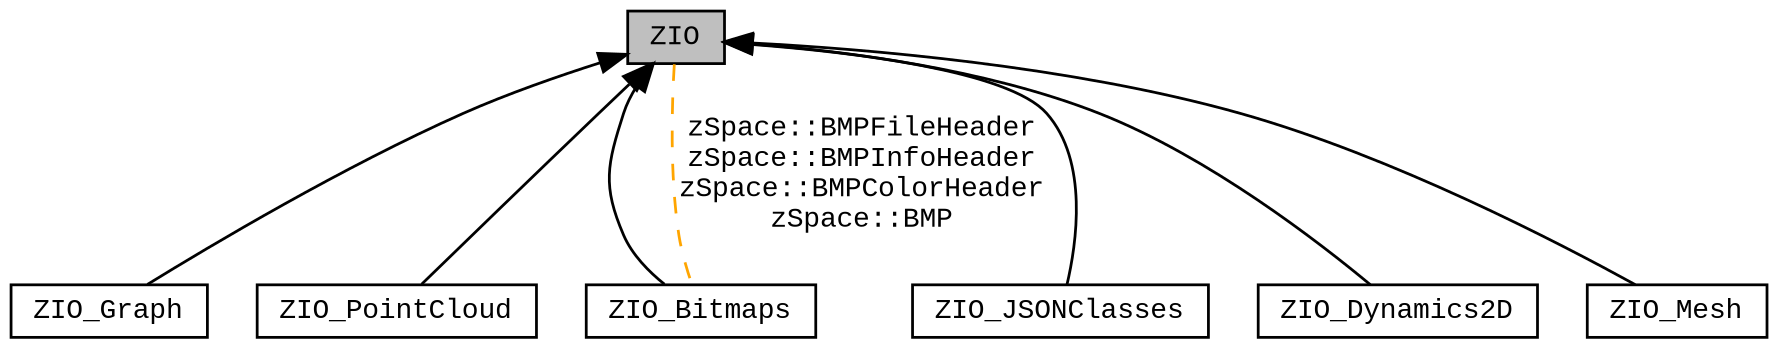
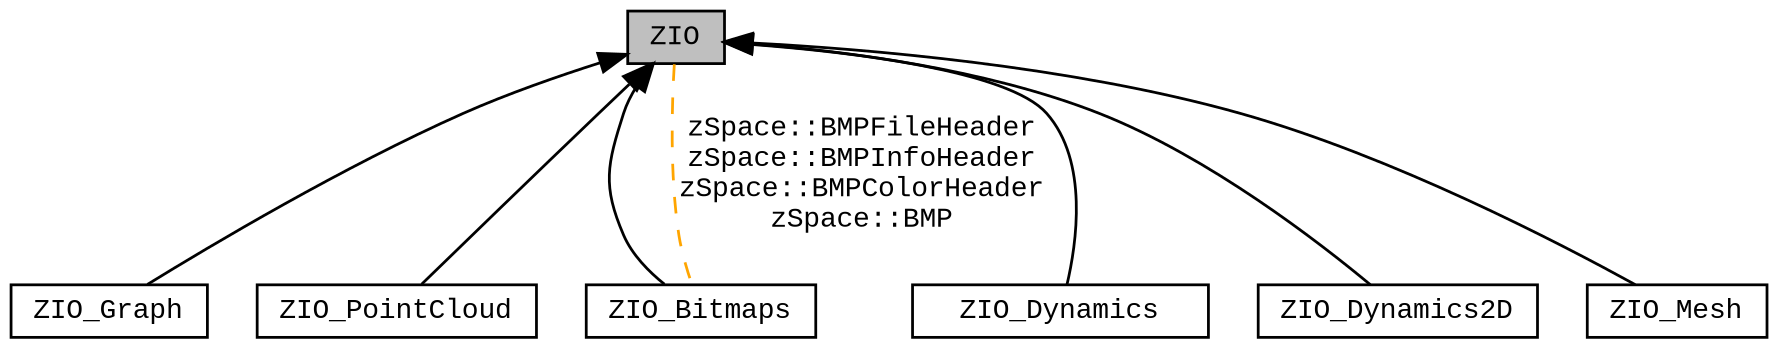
  digraph {
    fontname="Liberation Mono"
    rankdir=TB
    node [color=black fillcolor=white fontname="Liberation Mono" fontsize=10 shape=box style=filled]
    edge [dir=back fontname="Liberation Mono" fontsize=10 labelfontname=Helvetica labelfontsize=10 shape=plaintext style=solid]
    n1 [fillcolor=grey75 fontcolor=black height=0.2 label=ZIO width=0.4]
    n2 [height=0.2 label=ZIO_Graph width=0.4]
    n3 [height=0.2 label=ZIO_PointCloud width=0.4]
    n4 [height=0.2 label=ZIO_Bitmaps width=0.4]
-   n5 [height=0.2 label=ZIO_JSONClasses width=0.4]
+   n5 [height=0.2 label=ZIO_Dynamics width=0.4]
    n6 [height=0.2 label=ZIO_Dynamics2D width=0.4]
    n7 [height=0.2 label=ZIO_Mesh width=0.4]
    n1 -> n2
    n1 -> n3
    n1 -> n4
    n1 -> n4 [color=orange dir=none label="zSpace::BMPFileHeader\nzSpace::BMPInfoHeader\nzSpace::BMPColorHeader\nzSpace::BMP" style=dashed]
    n1 -> n5
    n1 -> n6
    n1 -> n7
  }
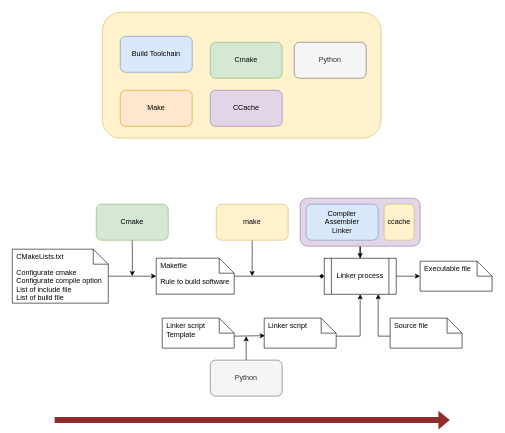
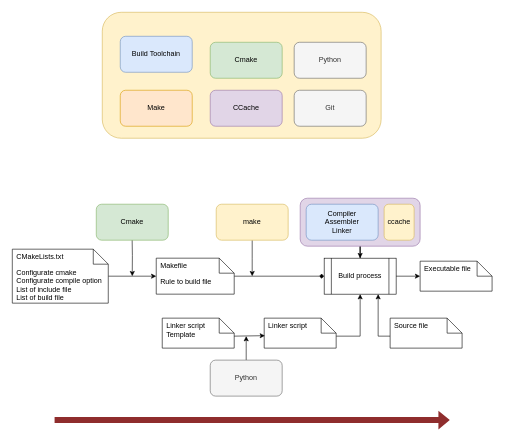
  <mxCell id="0" />
  <mxCell id="1" parent="0" />
  <mxCell id="2" value="" style="group" vertex="1" connectable="0" parent="1"><mxGeometry x="170" y="20" width="465" height="210" as="geometry" /></mxCell>
  <mxCell id="3" value="" style="rounded=1;whiteSpace=wrap;html=1;fillColor=#fff2cc;strokeColor=#d6b656;" vertex="1" parent="2"><mxGeometry width="465" height="210" as="geometry" /></mxCell>
  <mxCell id="4" value="Python" style="rounded=1;whiteSpace=wrap;html=1;fillColor=#f5f5f5;fontColor=#333333;strokeColor=#666666;" vertex="1" parent="2"><mxGeometry x="320" y="50" width="120" height="60" as="geometry" /></mxCell>
+ <mxCell id="5" value="Git" style="rounded=1;whiteSpace=wrap;html=1;fillColor=#f5f5f5;fontColor=#333333;strokeColor=#666666;" vertex="1" parent="2"><mxGeometry x="320" y="130" width="120" height="60" as="geometry" /></mxCell>
  <mxCell id="6" value="Build Toolchain" style="rounded=1;whiteSpace=wrap;html=1;fillColor=#dae8fc;strokeColor=#6c8ebf;" vertex="1" parent="1"><mxGeometry x="200" y="60" width="120" height="60" as="geometry" /></mxCell>
  <mxCell id="7" value="Cmake" style="rounded=1;whiteSpace=wrap;html=1;fillColor=#d5e8d4;strokeColor=#82b366;" vertex="1" parent="1"><mxGeometry x="350" y="70" width="120" height="60" as="geometry" /></mxCell>
  <mxCell id="8" value="Make" style="rounded=1;whiteSpace=wrap;html=1;fillColor=#ffe6cc;strokeColor=#d79b00;" vertex="1" parent="1"><mxGeometry x="200" y="150" width="120" height="60" as="geometry" /></mxCell>
  <mxCell id="9" value="CCache" style="rounded=1;whiteSpace=wrap;html=1;fillColor=#e1d5e7;strokeColor=#9673a6;" vertex="1" parent="1"><mxGeometry x="350" y="150" width="120" height="60" as="geometry" /></mxCell>
  <mxCell id="10" style="edgeStyle=orthogonalEdgeStyle;rounded=0;orthogonalLoop=1;jettySize=auto;html=1;entryX=0.5;entryY=0;entryDx=0;entryDy=0;" edge="1" parent="1" source="11" target="23"><mxGeometry relative="1" as="geometry" /></mxCell>
  <mxCell id="11" value="" style="rounded=1;whiteSpace=wrap;html=1;fillColor=#e1d5e7;strokeColor=#9673a6;" vertex="1" parent="1"><mxGeometry x="500" y="330" width="200" height="80" as="geometry" /></mxCell>
  <mxCell id="12" style="edgeStyle=orthogonalEdgeStyle;rounded=0;orthogonalLoop=1;jettySize=auto;html=1;" edge="1" parent="1"><mxGeometry relative="1" as="geometry"><mxPoint x="220" y="460" as="targetPoint" /><mxPoint x="219.69" y="390" as="sourcePoint" /></mxGeometry></mxCell>
  <mxCell id="13" value="Cmake" style="rounded=1;whiteSpace=wrap;html=1;fillColor=#d5e8d4;strokeColor=#82b366;" vertex="1" parent="1"><mxGeometry x="160" y="340" width="120" height="60" as="geometry" /></mxCell>
  <mxCell id="14" style="edgeStyle=orthogonalEdgeStyle;rounded=0;orthogonalLoop=1;jettySize=auto;html=1;entryX=0;entryY=0.5;entryDx=0;entryDy=0;entryPerimeter=0;" edge="1" parent="1" source="15" target="18"><mxGeometry relative="1" as="geometry" /></mxCell>
  <mxCell id="15" value="Configurate cmake&lt;br&gt;Configurate compile option&lt;br&gt;List of include file&lt;br&gt;List of build file&amp;nbsp;" style="shape=note2;boundedLbl=1;whiteSpace=wrap;html=1;size=25;verticalAlign=top;align=left;spacingLeft=5;whiteSpace=wrap;" vertex="1" parent="1"><mxGeometry x="20" y="415" width="160" height="90" as="geometry" /></mxCell>
  <mxCell id="16" value="CMakeLists.txt" style="resizeWidth=1;part=1;html=1;strokeColor=none;fillColor=none;align=left;spacingLeft=5;whiteSpace=wrap;" vertex="1" parent="15"><mxGeometry width="160" height="25" relative="1" as="geometry" /></mxCell>
  <mxCell id="17" style="edgeStyle=orthogonalEdgeStyle;rounded=0;orthogonalLoop=1;jettySize=auto;html=1;entryX=0;entryY=0.5;entryDx=0;entryDy=0;endArrow=diamond;" edge="1" parent="1" source="18" target="23"><mxGeometry relative="1" as="geometry" /></mxCell>
- <mxCell id="18" value="Rule to build software" style="shape=note2;boundedLbl=1;whiteSpace=wrap;html=1;size=25;verticalAlign=top;align=left;spacingLeft=5;whiteSpace=wrap;" vertex="1" parent="1"><mxGeometry x="260" y="430" width="130" height="60" as="geometry" /></mxCell>
+ <mxCell id="18" value="Rule to build file" style="shape=note2;boundedLbl=1;whiteSpace=wrap;html=1;size=25;verticalAlign=top;align=left;spacingLeft=5;whiteSpace=wrap;" vertex="1" parent="1"><mxGeometry x="260" y="430" width="130" height="60" as="geometry" /></mxCell>
  <mxCell id="19" value="Makefile" style="resizeWidth=1;part=1;html=1;strokeColor=none;fillColor=none;align=left;spacingLeft=5;whiteSpace=wrap;" vertex="1" parent="18"><mxGeometry width="130" height="25" relative="1" as="geometry" /></mxCell>
  <mxCell id="20" style="edgeStyle=orthogonalEdgeStyle;rounded=0;orthogonalLoop=1;jettySize=auto;html=1;" edge="1" parent="1" source="21"><mxGeometry relative="1" as="geometry"><mxPoint x="420" y="460" as="targetPoint" /></mxGeometry></mxCell>
  <mxCell id="21" value="make" style="rounded=1;whiteSpace=wrap;html=1;fillColor=#fff2cc;strokeColor=#d6b656;" vertex="1" parent="1"><mxGeometry x="360" y="340" width="120" height="60" as="geometry" /></mxCell>
  <mxCell id="22" style="edgeStyle=orthogonalEdgeStyle;rounded=0;orthogonalLoop=1;jettySize=auto;html=1;entryX=0;entryY=1;entryDx=0;entryDy=0;" edge="1" parent="1" source="23" target="27"><mxGeometry relative="1" as="geometry"><Array as="points"><mxPoint x="700" y="460" /><mxPoint x="700" y="460" /></Array></mxGeometry></mxCell>
- <mxCell id="23" value="Linker process" style="shape=process;whiteSpace=wrap;html=1;backgroundOutline=1;" vertex="1" parent="1"><mxGeometry x="540" y="430" width="120" height="60" as="geometry" /></mxCell>
+ <mxCell id="23" value="Build process" style="shape=process;whiteSpace=wrap;html=1;backgroundOutline=1;" vertex="1" parent="1"><mxGeometry x="540" y="430" width="120" height="60" as="geometry" /></mxCell>
  <mxCell id="24" value="Compiler&lt;br&gt;Assembler&lt;br&gt;Linker" style="rounded=1;whiteSpace=wrap;html=1;fillColor=#dae8fc;strokeColor=#6c8ebf;" vertex="1" parent="1"><mxGeometry x="510" y="340" width="120" height="60" as="geometry" /></mxCell>
  <mxCell id="25" value="ccache" style="rounded=1;whiteSpace=wrap;html=1;fillColor=#fff2cc;strokeColor=#d6b656;" vertex="1" parent="1"><mxGeometry x="640" y="340" width="50" height="60" as="geometry" /></mxCell>
  <mxCell id="26" value="" style="shape=note2;boundedLbl=1;whiteSpace=wrap;html=1;size=25;verticalAlign=top;align=left;spacingLeft=5;whiteSpace=wrap;" vertex="1" parent="1"><mxGeometry x="700" y="435" width="120" height="50" as="geometry" /></mxCell>
  <mxCell id="27" value="Executable file" style="resizeWidth=1;part=1;html=1;strokeColor=none;fillColor=none;align=left;spacingLeft=5;whiteSpace=wrap;" vertex="1" parent="26"><mxGeometry width="120.0" height="25" relative="1" as="geometry" /></mxCell>
  <mxCell id="28" style="edgeStyle=orthogonalEdgeStyle;rounded=0;orthogonalLoop=1;jettySize=auto;html=1;entryX=0.5;entryY=1;entryDx=0;entryDy=0;" edge="1" parent="1" source="29" target="23"><mxGeometry relative="1" as="geometry"><Array as="points"><mxPoint x="600" y="560" /></Array></mxGeometry></mxCell>
  <mxCell id="29" value="" style="shape=note2;boundedLbl=1;whiteSpace=wrap;html=1;size=25;verticalAlign=top;align=left;spacingLeft=5;whiteSpace=wrap;" vertex="1" parent="1"><mxGeometry x="440" y="530" width="120" height="50" as="geometry" /></mxCell>
  <mxCell id="30" value="Linker script" style="resizeWidth=1;part=1;html=1;strokeColor=none;fillColor=none;align=left;spacingLeft=5;whiteSpace=wrap;" vertex="1" parent="29"><mxGeometry width="120.0" height="25" relative="1" as="geometry" /></mxCell>
  <mxCell id="31" style="edgeStyle=orthogonalEdgeStyle;rounded=0;orthogonalLoop=1;jettySize=auto;html=1;" edge="1" parent="1" source="32"><mxGeometry relative="1" as="geometry"><mxPoint x="410" y="560" as="targetPoint" /></mxGeometry></mxCell>
  <mxCell id="32" value="Python" style="rounded=1;whiteSpace=wrap;html=1;fillColor=#f5f5f5;fontColor=#333333;strokeColor=#666666;" vertex="1" parent="1"><mxGeometry x="350" y="600" width="120" height="60" as="geometry" /></mxCell>
  <mxCell id="33" value="" style="shape=note2;boundedLbl=1;whiteSpace=wrap;html=1;size=25;verticalAlign=top;align=left;spacingLeft=5;whiteSpace=wrap;" vertex="1" parent="1"><mxGeometry x="270" y="530" width="120" height="50" as="geometry" /></mxCell>
  <mxCell id="34" value="Linker script&lt;br&gt;Template" style="resizeWidth=1;part=1;html=1;strokeColor=none;fillColor=none;align=left;spacingLeft=5;whiteSpace=wrap;" vertex="1" parent="33"><mxGeometry width="120" height="40" relative="1" as="geometry" /></mxCell>
  <mxCell id="35" value="" style="endArrow=classic;html=1;rounded=0;exitX=1;exitY=0.75;exitDx=0;exitDy=0;entryX=0.01;entryY=0.584;entryDx=0;entryDy=0;entryPerimeter=0;" edge="1" parent="1" source="34" target="29"><mxGeometry width="50" height="50" relative="1" as="geometry"><mxPoint x="420" y="540" as="sourcePoint" /><mxPoint x="470" y="490" as="targetPoint" /></mxGeometry></mxCell>
  <mxCell id="36" style="edgeStyle=orthogonalEdgeStyle;rounded=0;orthogonalLoop=1;jettySize=auto;html=1;entryX=0.75;entryY=1;entryDx=0;entryDy=0;" edge="1" parent="1" source="37" target="23"><mxGeometry relative="1" as="geometry"><Array as="points"><mxPoint x="630" y="560" /></Array></mxGeometry></mxCell>
  <mxCell id="37" value="" style="shape=note2;boundedLbl=1;whiteSpace=wrap;html=1;size=25;verticalAlign=top;align=left;spacingLeft=5;whiteSpace=wrap;" vertex="1" parent="1"><mxGeometry x="650" y="530" width="120" height="50" as="geometry" /></mxCell>
  <mxCell id="38" value="Source file" style="resizeWidth=1;part=1;html=1;strokeColor=none;fillColor=none;align=left;spacingLeft=5;whiteSpace=wrap;" vertex="1" parent="37"><mxGeometry width="120.0" height="25" relative="1" as="geometry" /></mxCell>
  <mxCell id="39" value="" style="shape=flexArrow;endArrow=classic;html=1;rounded=0;strokeColor=none;fillColor=#8f2d2d;" edge="1" parent="1"><mxGeometry width="50" height="50" relative="1" as="geometry"><mxPoint x="90" y="700" as="sourcePoint" /><mxPoint x="750" y="700" as="targetPoint" /></mxGeometry></mxCell>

★ ★ ★ ★ ★ ★ ★

Write out the lines of the first item above, from its start through the line with "n1 -> n4 [color=orange", including that line, and leave the pictures out.

● Solution to the problem
  digraph {
    fontname="Liberation Mono"
    rankdir=TB
    node [color=black fillcolor=white fontname="Liberation Mono" fontsize=10 shape=box style=filled]
    edge [dir=back fontname="Liberation Mono" fontsize=10 labelfontname=Helvetica labelfontsize=10 shape=plaintext style=solid]
    n1 [fillcolor=grey75 fontcolor=black height=0.2 label=ZIO width=0.4]
    n2 [height=0.2 label=ZIO_Graph width=0.4]
    n3 [height=0.2 label=ZIO_PointCloud width=0.4]
    n4 [height=0.2 label=ZIO_Bitmaps width=0.4]
-   n5 [height=0.2 label=ZIO_JSONClasses width=0.4]
+   n5 [height=0.2 label=ZIO_Dynamics width=0.4]
    n6 [height=0.2 label=ZIO_Dynamics2D width=0.4]
    n7 [height=0.2 label=ZIO_Mesh width=0.4]
    n1 -> n2
    n1 -> n3
    n1 -> n4
    n1 -> n4 [color=orange dir=none label="zSpace::BMPFileHeader\nzSpace::BMPInfoHeader\nzSpace::BMPColorHeader\nzSpace::BMP" style=dashed]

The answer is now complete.